TO DO:
Reproduce, please, only the lines from the first line below to the line containing "47: (183, 233)", inclusive.
Start of Block
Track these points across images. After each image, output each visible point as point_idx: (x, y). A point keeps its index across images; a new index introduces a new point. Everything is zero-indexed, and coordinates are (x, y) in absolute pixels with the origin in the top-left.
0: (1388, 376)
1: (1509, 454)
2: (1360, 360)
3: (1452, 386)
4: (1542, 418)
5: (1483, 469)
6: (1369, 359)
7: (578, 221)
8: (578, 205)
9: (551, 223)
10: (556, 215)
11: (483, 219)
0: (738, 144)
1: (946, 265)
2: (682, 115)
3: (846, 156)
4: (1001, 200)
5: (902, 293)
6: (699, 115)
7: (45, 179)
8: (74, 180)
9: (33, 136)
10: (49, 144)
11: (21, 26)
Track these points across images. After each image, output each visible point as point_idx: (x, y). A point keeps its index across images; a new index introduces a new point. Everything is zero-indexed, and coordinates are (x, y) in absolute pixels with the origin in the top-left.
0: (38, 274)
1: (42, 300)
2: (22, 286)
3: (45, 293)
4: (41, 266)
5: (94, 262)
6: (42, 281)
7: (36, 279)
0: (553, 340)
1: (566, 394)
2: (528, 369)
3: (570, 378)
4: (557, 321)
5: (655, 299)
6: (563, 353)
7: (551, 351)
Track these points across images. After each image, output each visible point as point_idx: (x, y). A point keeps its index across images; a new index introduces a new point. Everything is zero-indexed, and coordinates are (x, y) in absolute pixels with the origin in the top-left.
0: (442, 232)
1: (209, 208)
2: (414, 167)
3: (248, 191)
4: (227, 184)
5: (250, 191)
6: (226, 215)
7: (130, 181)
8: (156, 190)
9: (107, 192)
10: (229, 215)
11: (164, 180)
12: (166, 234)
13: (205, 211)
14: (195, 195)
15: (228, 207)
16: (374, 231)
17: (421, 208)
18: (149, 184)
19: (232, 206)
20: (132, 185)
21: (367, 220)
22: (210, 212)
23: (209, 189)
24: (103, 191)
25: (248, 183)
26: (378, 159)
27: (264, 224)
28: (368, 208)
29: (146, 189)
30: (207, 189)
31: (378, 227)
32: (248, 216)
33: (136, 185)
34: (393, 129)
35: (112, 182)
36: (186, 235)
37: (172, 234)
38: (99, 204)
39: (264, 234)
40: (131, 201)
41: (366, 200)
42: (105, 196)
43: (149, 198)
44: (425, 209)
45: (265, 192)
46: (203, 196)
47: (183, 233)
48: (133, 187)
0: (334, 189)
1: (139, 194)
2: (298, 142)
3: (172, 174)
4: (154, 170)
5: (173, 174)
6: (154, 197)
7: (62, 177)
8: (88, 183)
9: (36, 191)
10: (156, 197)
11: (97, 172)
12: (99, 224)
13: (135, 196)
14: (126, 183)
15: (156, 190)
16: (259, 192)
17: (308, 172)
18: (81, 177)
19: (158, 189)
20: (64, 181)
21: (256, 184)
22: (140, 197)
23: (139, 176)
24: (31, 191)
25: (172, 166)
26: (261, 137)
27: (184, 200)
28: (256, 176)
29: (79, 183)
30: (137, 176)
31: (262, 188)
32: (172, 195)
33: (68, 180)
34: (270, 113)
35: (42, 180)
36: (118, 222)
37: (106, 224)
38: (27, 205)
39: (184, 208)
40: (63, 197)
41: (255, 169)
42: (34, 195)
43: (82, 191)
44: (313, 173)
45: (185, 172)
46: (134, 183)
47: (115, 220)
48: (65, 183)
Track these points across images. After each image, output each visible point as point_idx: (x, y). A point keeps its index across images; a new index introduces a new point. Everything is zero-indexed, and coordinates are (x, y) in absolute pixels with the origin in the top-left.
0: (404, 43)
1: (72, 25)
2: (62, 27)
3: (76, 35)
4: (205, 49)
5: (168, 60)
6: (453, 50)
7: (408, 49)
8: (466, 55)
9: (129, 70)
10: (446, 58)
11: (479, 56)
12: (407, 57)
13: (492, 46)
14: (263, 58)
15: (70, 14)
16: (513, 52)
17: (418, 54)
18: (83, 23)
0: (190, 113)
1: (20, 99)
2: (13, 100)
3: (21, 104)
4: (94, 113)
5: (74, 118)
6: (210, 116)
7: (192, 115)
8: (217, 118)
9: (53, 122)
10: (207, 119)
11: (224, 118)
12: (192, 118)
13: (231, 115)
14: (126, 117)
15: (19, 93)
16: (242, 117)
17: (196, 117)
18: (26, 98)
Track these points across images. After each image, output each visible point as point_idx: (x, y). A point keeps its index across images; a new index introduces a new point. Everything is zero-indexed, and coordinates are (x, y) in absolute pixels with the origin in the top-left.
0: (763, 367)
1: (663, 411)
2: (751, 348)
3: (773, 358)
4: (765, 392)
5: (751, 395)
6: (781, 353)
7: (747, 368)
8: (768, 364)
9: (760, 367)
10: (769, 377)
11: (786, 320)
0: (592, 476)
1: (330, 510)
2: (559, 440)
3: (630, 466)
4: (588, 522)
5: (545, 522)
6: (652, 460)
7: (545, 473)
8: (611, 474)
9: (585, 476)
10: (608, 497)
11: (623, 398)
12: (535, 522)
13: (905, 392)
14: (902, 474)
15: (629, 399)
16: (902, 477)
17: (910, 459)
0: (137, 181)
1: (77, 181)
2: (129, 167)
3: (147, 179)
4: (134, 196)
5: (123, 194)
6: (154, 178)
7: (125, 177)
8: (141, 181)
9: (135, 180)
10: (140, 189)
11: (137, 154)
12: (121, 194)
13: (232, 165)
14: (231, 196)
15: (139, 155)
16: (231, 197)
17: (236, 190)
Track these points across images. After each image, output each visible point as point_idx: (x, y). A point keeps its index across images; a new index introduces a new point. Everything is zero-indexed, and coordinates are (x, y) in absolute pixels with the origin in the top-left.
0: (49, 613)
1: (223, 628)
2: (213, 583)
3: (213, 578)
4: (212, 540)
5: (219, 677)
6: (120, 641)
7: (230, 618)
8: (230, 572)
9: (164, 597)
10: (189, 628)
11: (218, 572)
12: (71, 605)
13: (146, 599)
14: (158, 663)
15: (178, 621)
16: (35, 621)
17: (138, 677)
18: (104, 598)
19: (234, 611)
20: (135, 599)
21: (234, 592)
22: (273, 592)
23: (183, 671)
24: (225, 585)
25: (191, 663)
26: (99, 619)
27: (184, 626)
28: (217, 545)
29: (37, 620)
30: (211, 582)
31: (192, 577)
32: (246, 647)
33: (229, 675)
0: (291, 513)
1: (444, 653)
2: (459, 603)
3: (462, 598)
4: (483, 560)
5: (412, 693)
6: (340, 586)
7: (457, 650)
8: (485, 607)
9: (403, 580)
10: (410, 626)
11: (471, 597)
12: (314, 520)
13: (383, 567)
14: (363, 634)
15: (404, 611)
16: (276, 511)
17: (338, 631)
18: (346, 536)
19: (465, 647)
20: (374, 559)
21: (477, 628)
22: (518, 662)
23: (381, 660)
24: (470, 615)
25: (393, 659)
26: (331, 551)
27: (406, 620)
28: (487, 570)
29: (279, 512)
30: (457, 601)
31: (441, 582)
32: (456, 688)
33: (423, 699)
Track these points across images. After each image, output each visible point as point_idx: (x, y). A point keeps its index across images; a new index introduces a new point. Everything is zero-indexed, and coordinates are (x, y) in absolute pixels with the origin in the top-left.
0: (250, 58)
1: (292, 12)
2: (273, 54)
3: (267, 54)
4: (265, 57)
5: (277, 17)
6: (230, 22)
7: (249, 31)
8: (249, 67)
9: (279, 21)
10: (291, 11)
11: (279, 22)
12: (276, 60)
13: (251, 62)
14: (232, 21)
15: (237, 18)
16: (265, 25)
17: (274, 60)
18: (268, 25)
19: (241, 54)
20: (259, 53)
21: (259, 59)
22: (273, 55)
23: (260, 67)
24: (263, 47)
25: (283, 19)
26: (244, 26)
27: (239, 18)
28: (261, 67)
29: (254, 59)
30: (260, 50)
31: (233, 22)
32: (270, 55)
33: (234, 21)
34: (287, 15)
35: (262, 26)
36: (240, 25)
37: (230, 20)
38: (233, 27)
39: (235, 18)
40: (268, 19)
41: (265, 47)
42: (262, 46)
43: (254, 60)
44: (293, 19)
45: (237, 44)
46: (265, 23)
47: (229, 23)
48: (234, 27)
End of Block
TASK RESULT:
Track these points across images. After each image, output each visible point as point_idx: (x, y). A point keeps its index across images; a new index introduces a new point. Everything is zero-indexed, and coordinates are (x, y) in absolute pixels with the origin in the top-left.
0: (1388, 376)
1: (1509, 454)
2: (1360, 360)
3: (1452, 386)
4: (1542, 418)
5: (1483, 469)
6: (1369, 359)
7: (578, 221)
8: (578, 205)
9: (551, 223)
10: (556, 215)
11: (483, 219)
0: (738, 144)
1: (946, 265)
2: (682, 115)
3: (846, 156)
4: (1001, 200)
5: (902, 293)
6: (699, 115)
7: (45, 179)
8: (74, 180)
9: (33, 136)
10: (49, 144)
11: (21, 26)
Track these points across images. After each image, output each visible point as point_idx: (x, y). A point keeps its index across images; a new index introduces a new point. Everything is zero-indexed, and coordinates are (x, y) in absolute pixels with the origin in the top-left.
0: (38, 274)
1: (42, 300)
2: (22, 286)
3: (45, 293)
4: (41, 266)
5: (94, 262)
6: (42, 281)
7: (36, 279)
0: (553, 340)
1: (566, 394)
2: (528, 369)
3: (570, 378)
4: (557, 321)
5: (655, 299)
6: (563, 353)
7: (551, 351)
Track these points across images. After each image, output each visible point as point_idx: (x, y). A point keeps its index across images; a new index introduces a new point. Everything is zero-indexed, and coordinates are (x, y) in absolute pixels with the origin in the top-left.
0: (442, 232)
1: (209, 208)
2: (414, 167)
3: (248, 191)
4: (227, 184)
5: (250, 191)
6: (226, 215)
7: (130, 181)
8: (156, 190)
9: (107, 192)
10: (229, 215)
11: (164, 180)
12: (166, 234)
13: (205, 211)
14: (195, 195)
15: (228, 207)
16: (374, 231)
17: (421, 208)
18: (149, 184)
19: (232, 206)
20: (132, 185)
21: (367, 220)
22: (210, 212)
23: (209, 189)
24: (103, 191)
25: (248, 183)
26: (378, 159)
27: (264, 224)
28: (368, 208)
29: (146, 189)
30: (207, 189)
31: (378, 227)
32: (248, 216)
33: (136, 185)
34: (393, 129)
35: (112, 182)
36: (186, 235)
37: (172, 234)
38: (99, 204)
39: (264, 234)
40: (131, 201)
41: (366, 200)
42: (105, 196)
43: (149, 198)
44: (425, 209)
45: (265, 192)
46: (203, 196)
47: (183, 233)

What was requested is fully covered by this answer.